The competition to place an op-ed at a top newspaper is brutal. Major papers like The New York Times
and Wall Street Journal
receive thousands of opinion submissions every week. But they run only one or two outside submissions per day. Some days, their regular columnists fill the entire page.
When sifting through that torrent of op-eds, editors tend to deploy a couple handy, commonsense heuristics. One of them is the obvious but important question: "Is this piece tied to something newsworthy?" You might have composed an op-ed of astonishing eloquence and insight. But if your piece is about a story that transpired a year -- or even a month -- ago, it probably isn't placing.

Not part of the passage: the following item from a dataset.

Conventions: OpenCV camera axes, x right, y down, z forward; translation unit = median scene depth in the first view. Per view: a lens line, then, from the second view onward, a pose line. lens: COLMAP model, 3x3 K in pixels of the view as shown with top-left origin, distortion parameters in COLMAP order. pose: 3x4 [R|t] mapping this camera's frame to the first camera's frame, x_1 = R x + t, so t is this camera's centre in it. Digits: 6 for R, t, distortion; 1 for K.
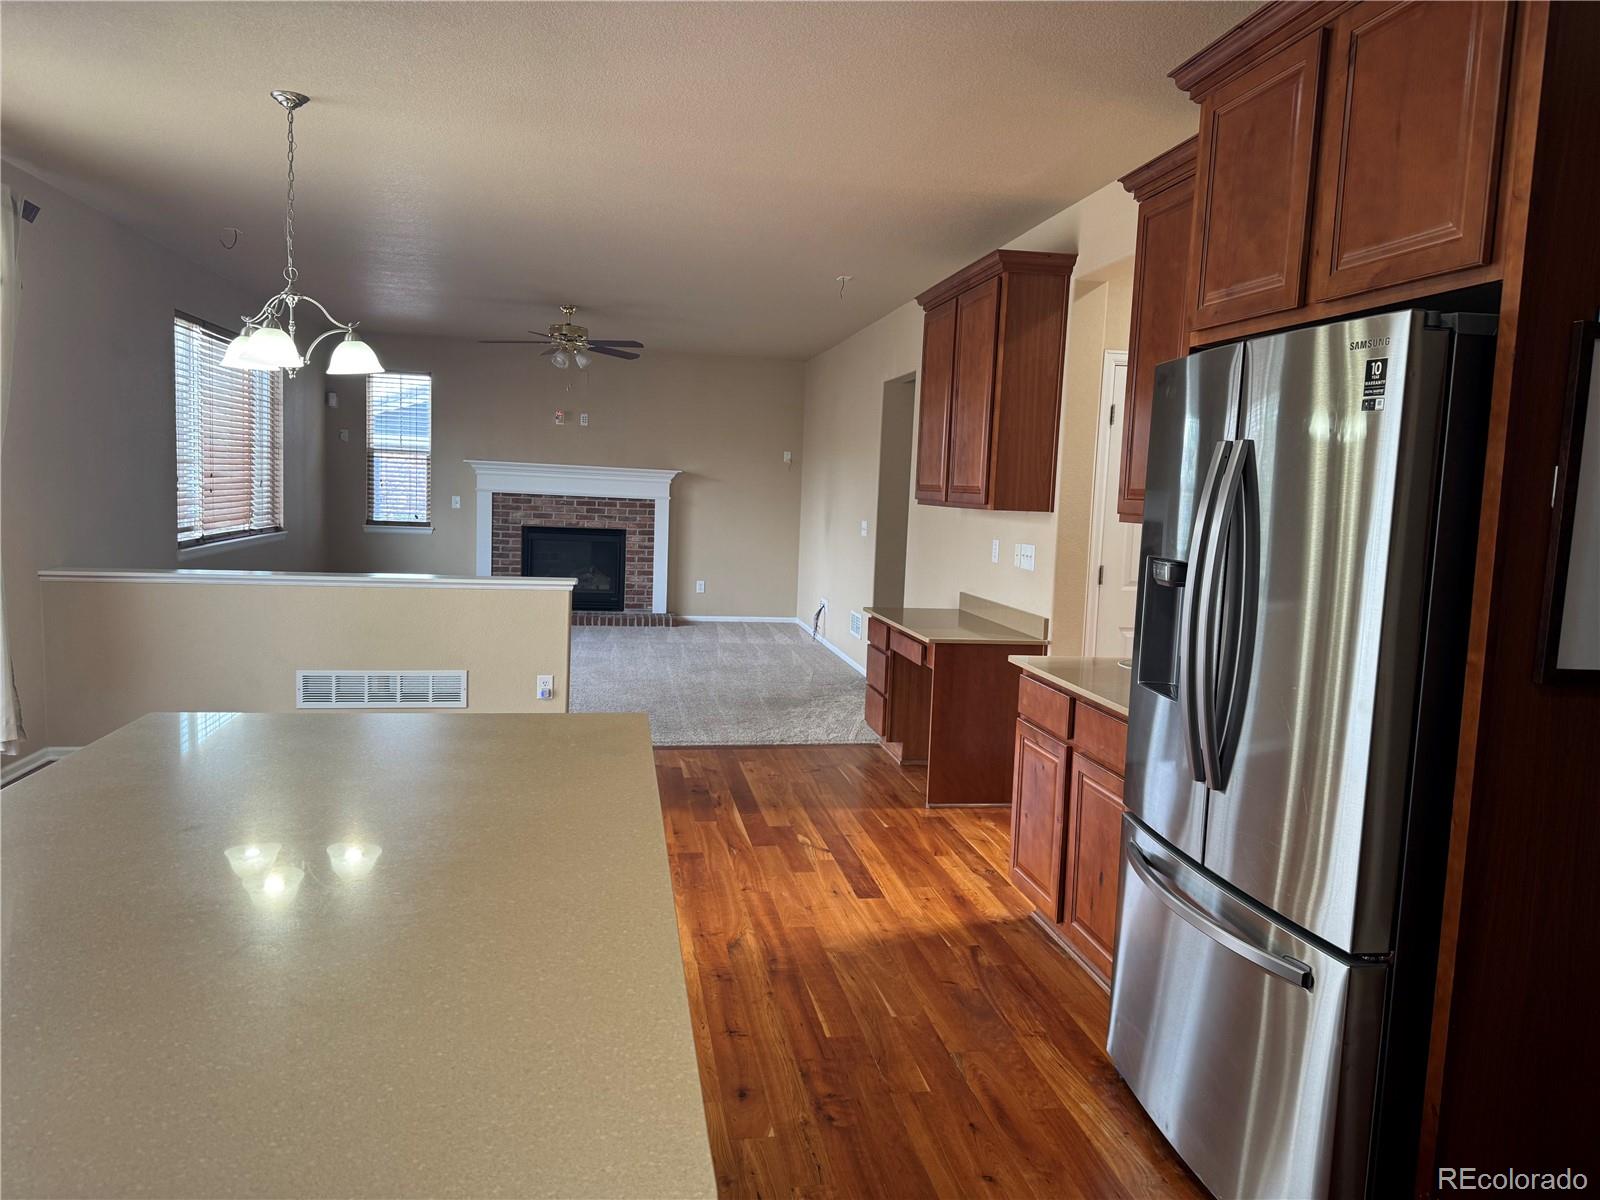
lens RADIAL K [[1107.6, 0, 807.6], [0, 1107.6, 599.7], [0, 0, 1]] dist [0.164270, -0.262162]
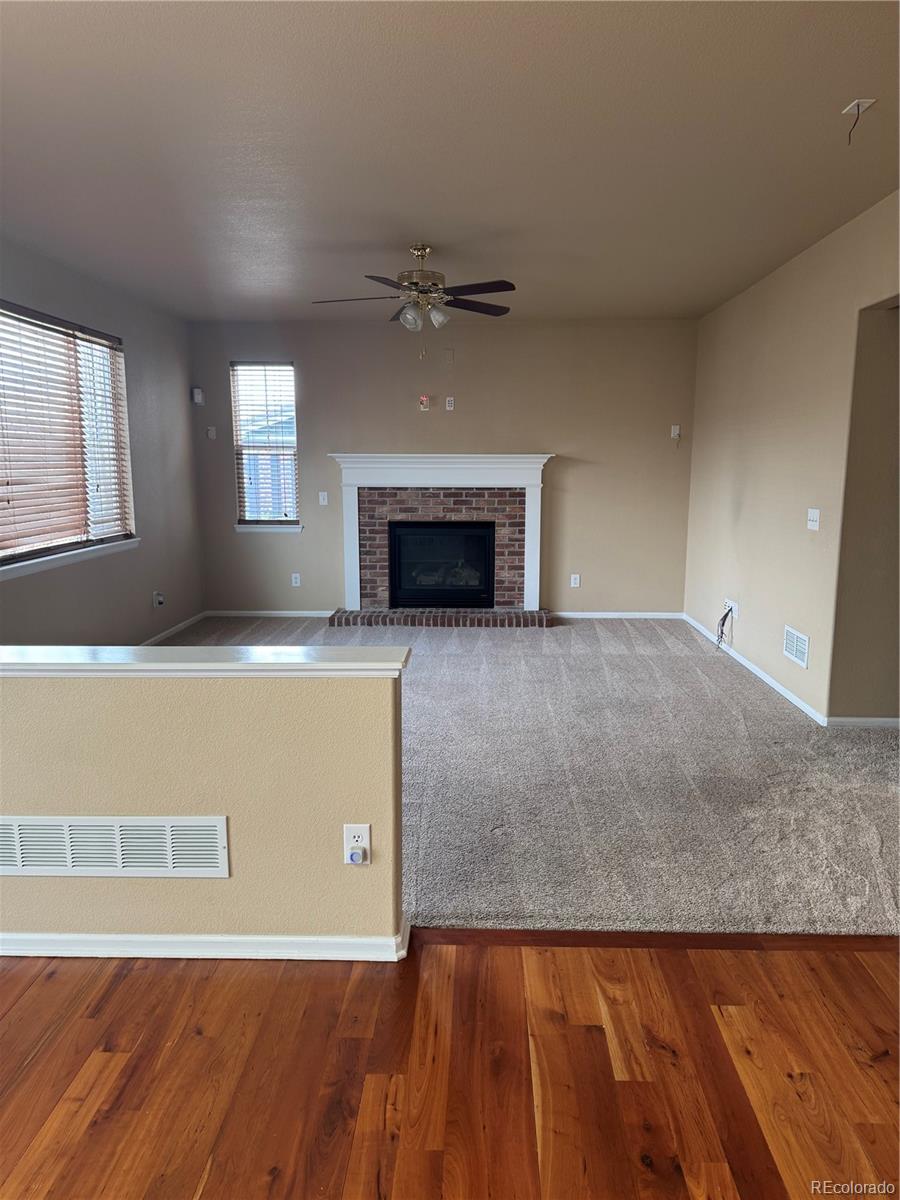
lens RADIAL K [[830.7, 0, 458.5], [0, 830.7, 604.2], [0, 0, 1]] dist [0.164270, -0.262162]
pose [[0.978109, -0.005092, -0.208029, -0.049794], [0.017593, 0.998145, 0.058288, -0.035908], [0.207346, -0.060672, 0.976384, 0.316884]]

That means your op-ed needs to establish a news hook within the first couple sentences. The best way to give yourself a bona fide chance of getting serious consideration is to craft a timely opening paragraph. Here are four rules to follow:
1) The news hook should be an event from the past few days.
Your hook should be of sufficient relevance that it could be covered on the front page of whatever paper you're pitching. Last week, hooks of national relevance would include the sequestration and new gun control legislation.
2) Stay descriptive.
Remember, at this point in the piece the editor's chief concern isn't its angle -- it's its relevance. You can save the explicit opinion for later on. In your introductory paragraph you want to provide the basic facts and create some context before laying out your thesis.
3) Keep it short and punchy.
The first paragraph should be no longer than three sentences. Don't weigh it down with excess information. You should aim to include only the details that matter.